The white and quivering eyelids opened and the faltering tongue spoke:
"Traverse--get me home--that I may see--Clara before I die!"
"Oh, must this be so! Must this be so! Oh, that I could die for you, my friend! My dear, dear friend!" cried Traverse, wringing his hands in such anguish as he had never known before.
Then feeling the need of self-control and the absolute necessity of removing the sufferer, Traverse repressed the swelling flood of sorrow in his bosom and cast about for the means of conveying the doctor to his house. He dreaded to leave him for an instant, and yet it was necessary to do so, as the servant whom he had ordered to follow him had not yet come up.
While he was bathing the doctor's face with water from a little stream beside the path, John, the groom, came riding along, and seeing his fallen master, with an exclamation of horror, sprang from his saddle and ran to the spot.

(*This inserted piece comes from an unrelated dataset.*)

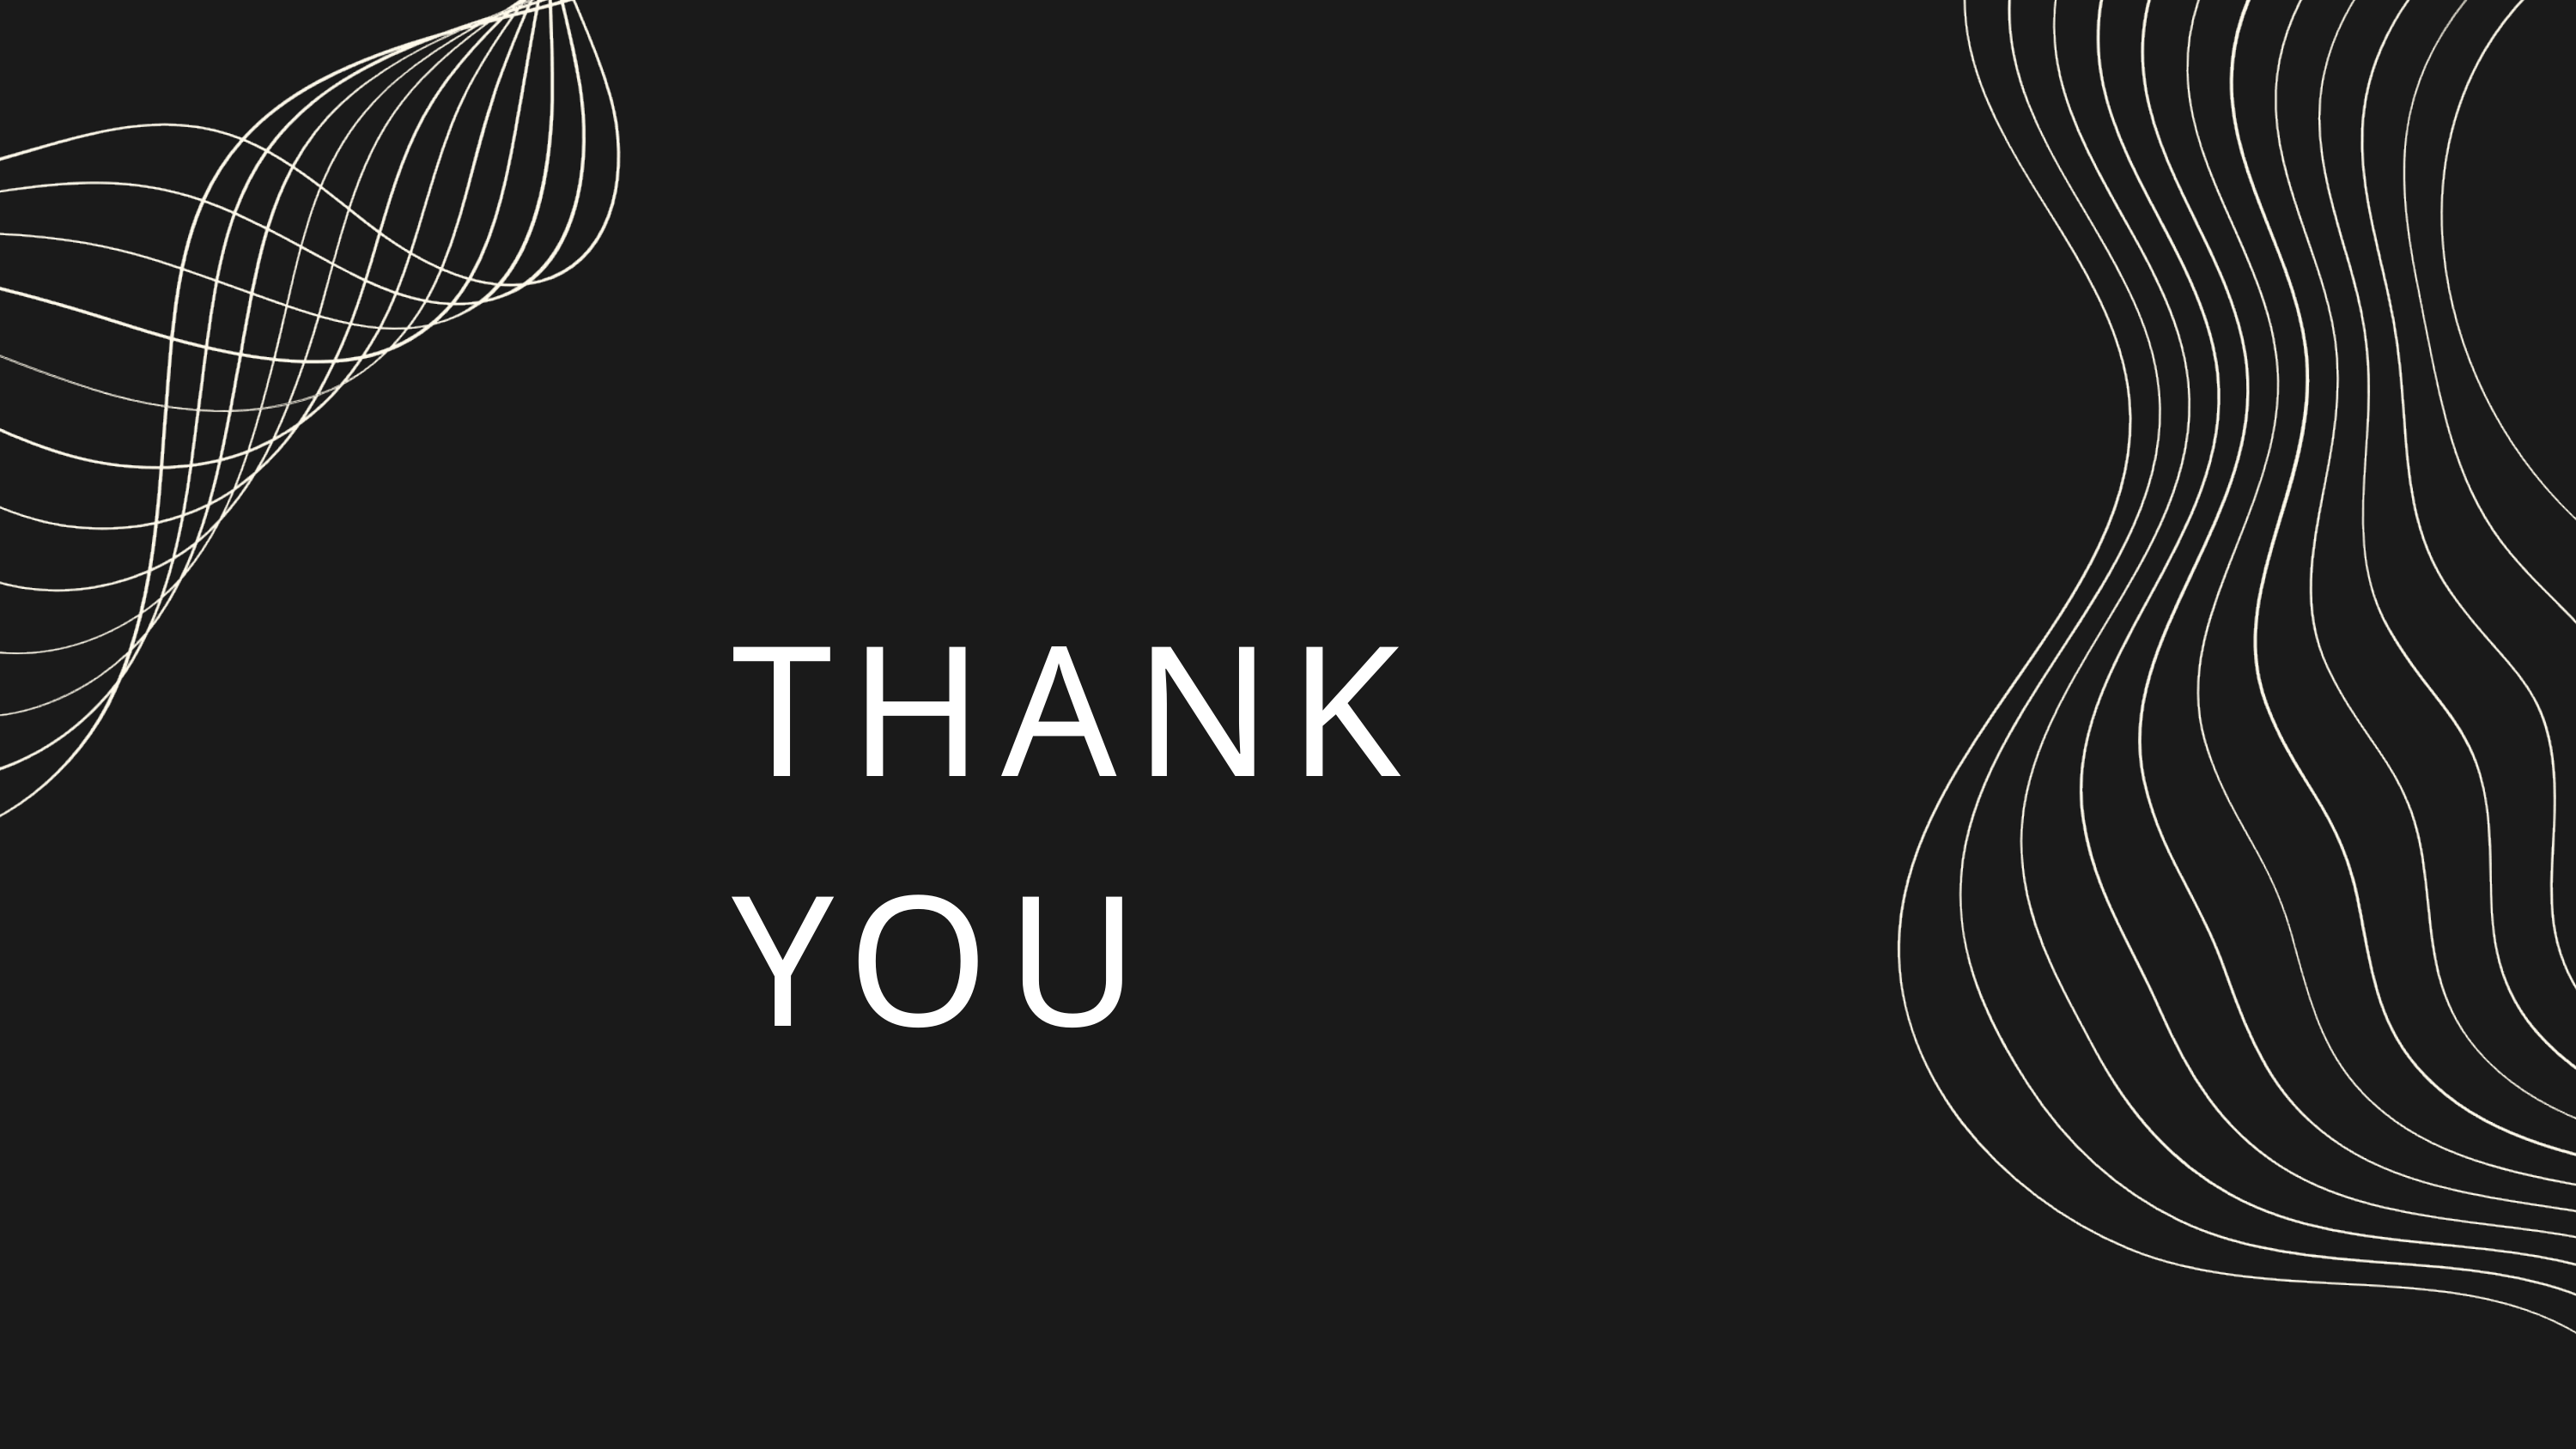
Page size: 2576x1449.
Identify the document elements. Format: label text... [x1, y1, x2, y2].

text_box [1893, 0, 2576, 1449]
text_box THANK YOU [732, 563, 1844, 1063]
text_box [0, 0, 1081, 844]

"John," said Traverse, in a heart-broken tone, "mount again and ride for your life to the house! Have--a cart--yes--that will be the easiest conveyance--have a cart got ready instantly with a feather bed placed in it, and the gentlest horse harnessed to it, and drive it here to the roadside at the head of this path! Hasten for your life! Say not a word of what has happened lest it should terrify the ladies! Quick! quick! on your life!"

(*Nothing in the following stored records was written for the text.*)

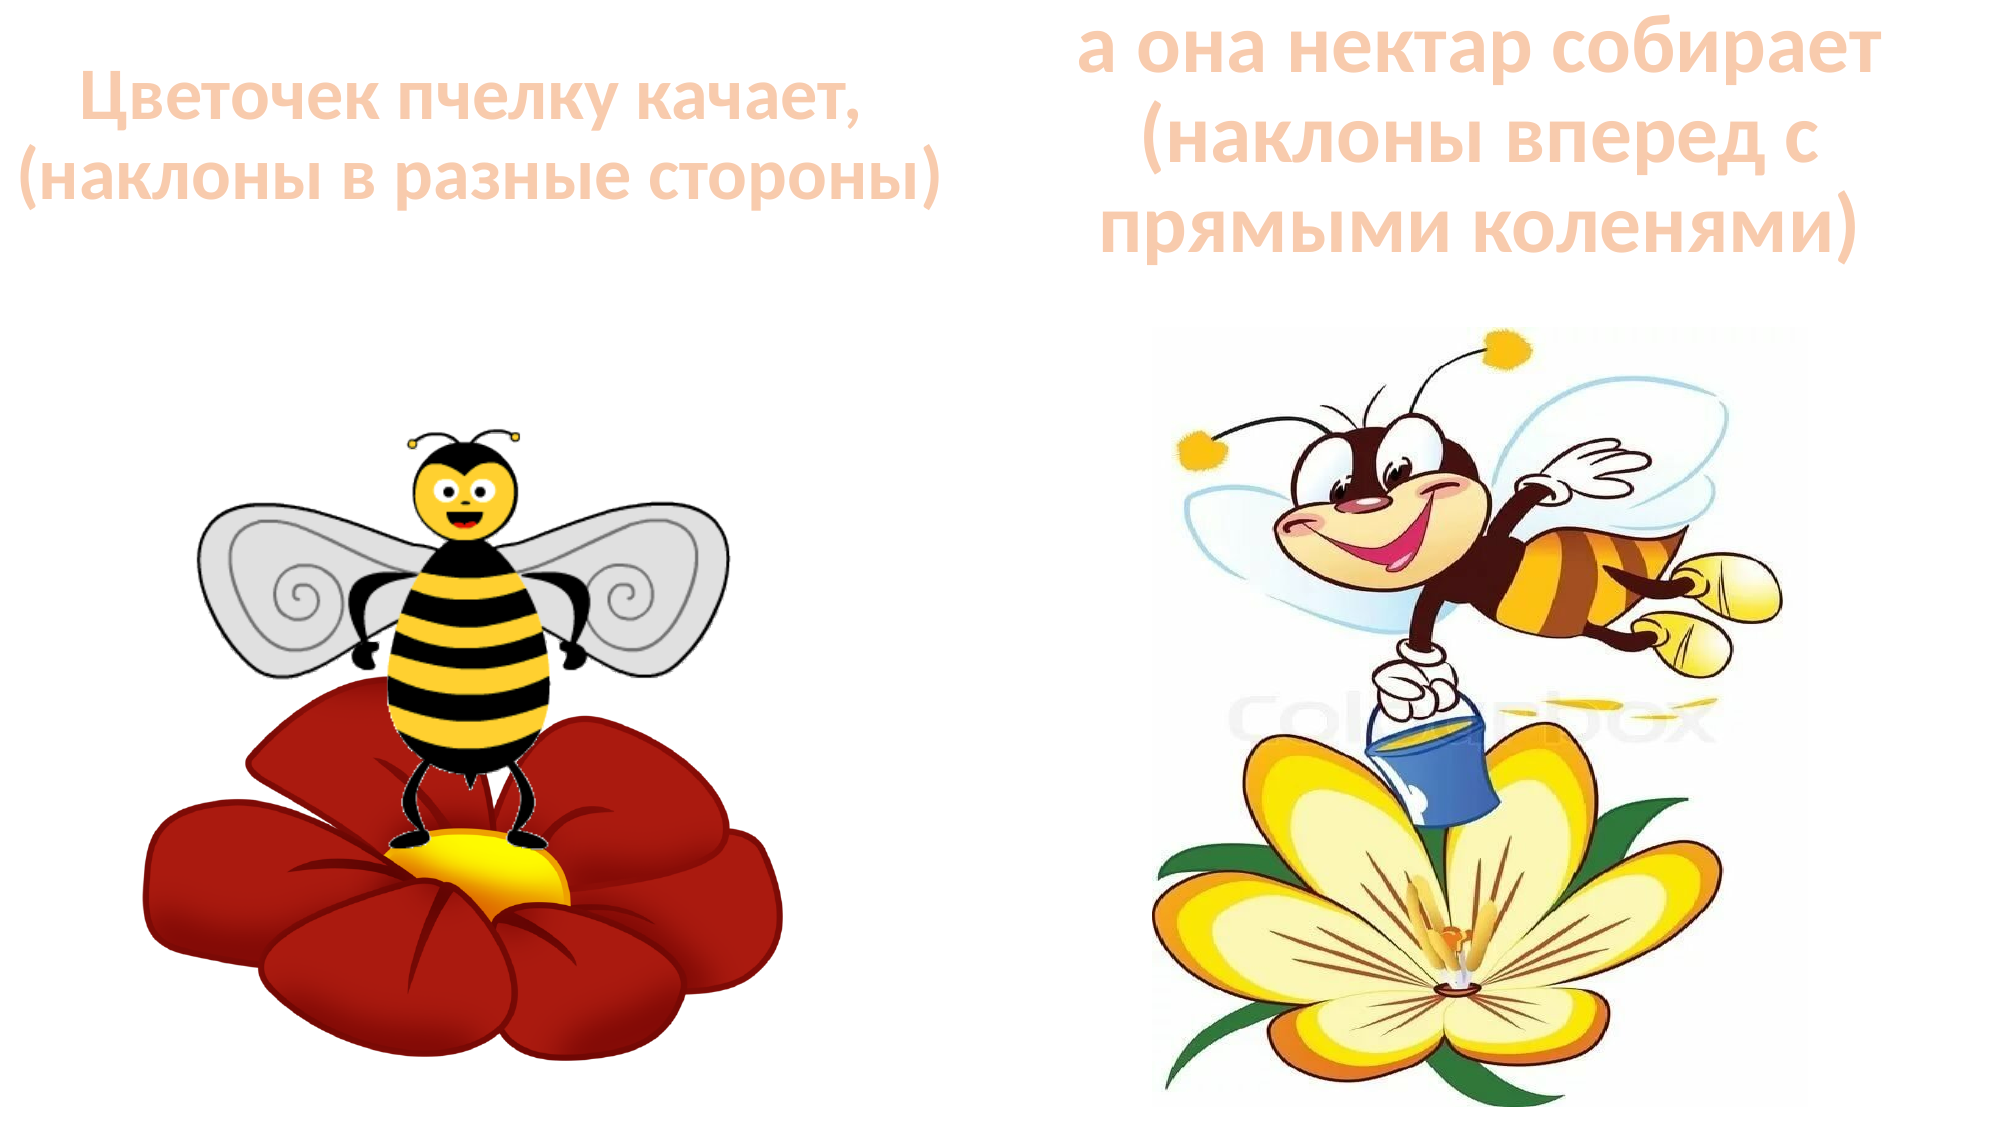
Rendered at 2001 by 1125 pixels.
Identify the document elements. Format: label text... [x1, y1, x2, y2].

picture [142, 243, 783, 1061]
picture [1151, 327, 1808, 1107]
text_box а она нектар собирает (наклоны вперед с прямыми коленями) [959, 35, 2000, 236]
title Цветочек пчелку качает, (наклоны в разные стороны) [0, 35, 959, 236]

Again, as the man was hurrying away, the doctor spoke, faintly murmuring:
"For heaven's sake, do not let poor Clara be shocked!"
"No--no--she shall not be! I warned him, dear friend! How do you feel?
Can you tell where you are hurt?"
The doctor feebly moved one hand to his chest and whispered:
"There, and in my back."
Traverse, controlling his own great mental agony, did all that he could to soothe and alleviate the sufferings of the doctor, until the arrival of the cart, that stopped on the road at the head of the little bridle path, where the accident happened. Then John jumped from the driver's seat and came to the spot, where he tenderly a.s.sisted the young man in raising the doctor and conveying him to the cart and laying him upon the bed. Notwithstanding all their tender care in lifting and carrying him, it was but too evident that he suffered greatly in being moved. Slowly as they proceeded, at every jolt of the cart, his corrugated brows and blanched and quivering lips told how much agony he silently endured.